■ SELECTED EXTRACT

—————

Nana aba Duncan started Media Girlfriends as a way to hone and highlight her interview skills, when she felt she wasn’t getting the professional development she needed at her CBC day job.

The podcast does what the best conversations do: make you feel like you’re sitting right there, drinking whatever they’re drinking.

But for a straight, pasty-white girl like me, Media Girlfriends was also an opportunity to listen to a lot of voices that I wasn’t coming across in other places and that I wasn’t always hearing in my own circles (What circles? I’m practically a hermit! But I guess we all are now).

The podcast is currently on hiatus—as a fan I refuse to accept that this is permanent—but Media Girlfriends has morphed into something bigger and more fabulous: a production company and a series of scholarships helmed by Duncan and some of those very girlfriends that she interviewed on the show. The podcast that started as an experiment in self-directed learning has turned into a springboard. Duncan became the host of two shows on CBC Radio One (Fresh Air—a decent slot, but in my opinion one that’s too restrictive for her talents—and Podcast Playlist), a William Southam Journalism Fellow at Massey College, and joined the Poynter Institute’s Leadership Academy for Women in Media.

Here’s to sisters doin’ it for themselves—and each other.

Shedunnit

The Shedunnit show explores the Golden Age of Detective Fiction, with a focus on the women writing it. Yes, Agatha Christie is here, but also many others, and host and creator Caroline Crampton considers the genre, and the times, and women’s place in both. The Observer called each episode “A small but perfectly formed little gem” and I agree.

It’s a pure and nerdy pleasure, whether or not you’re familiar with any of the books.

You can jump in anywhere, but a particular favourite is Queer Clues which considers the coded messages beneath the publicly acceptable order of the British murder mystery.

Criminal

Yes, Criminal is show about crime, but not in the way you might think.

It’s fascinating without ever being salacious, billing itself as “stories of people who’ve done wrong, been wrong, or gotten caught somewhere in the middle.” Which takes in a very wide range of subjects and experiences, from an interview with a mother and daughter who are both coroners, to profiling death row prisoners’ advocate Sister Helen Prejean, to quirky stories such as what guests at a bed and breakfast found on their camera when they got home.

—————

■ EXTRACTED DATA
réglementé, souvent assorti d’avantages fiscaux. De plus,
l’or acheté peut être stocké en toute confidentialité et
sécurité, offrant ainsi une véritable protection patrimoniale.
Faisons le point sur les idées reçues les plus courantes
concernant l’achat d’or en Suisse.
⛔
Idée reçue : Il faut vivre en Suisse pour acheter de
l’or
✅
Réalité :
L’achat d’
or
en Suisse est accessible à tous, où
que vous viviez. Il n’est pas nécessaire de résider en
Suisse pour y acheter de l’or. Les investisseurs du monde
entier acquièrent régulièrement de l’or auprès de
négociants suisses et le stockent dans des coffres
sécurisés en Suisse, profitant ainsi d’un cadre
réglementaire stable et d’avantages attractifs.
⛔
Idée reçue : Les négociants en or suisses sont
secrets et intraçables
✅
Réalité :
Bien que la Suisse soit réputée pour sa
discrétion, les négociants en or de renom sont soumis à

—————

■ WORK REQUIRED
According to the podcast recommendations, who is the host and creator of Shedunnit?

■ YOUR SOLUTION
Caroline Crampton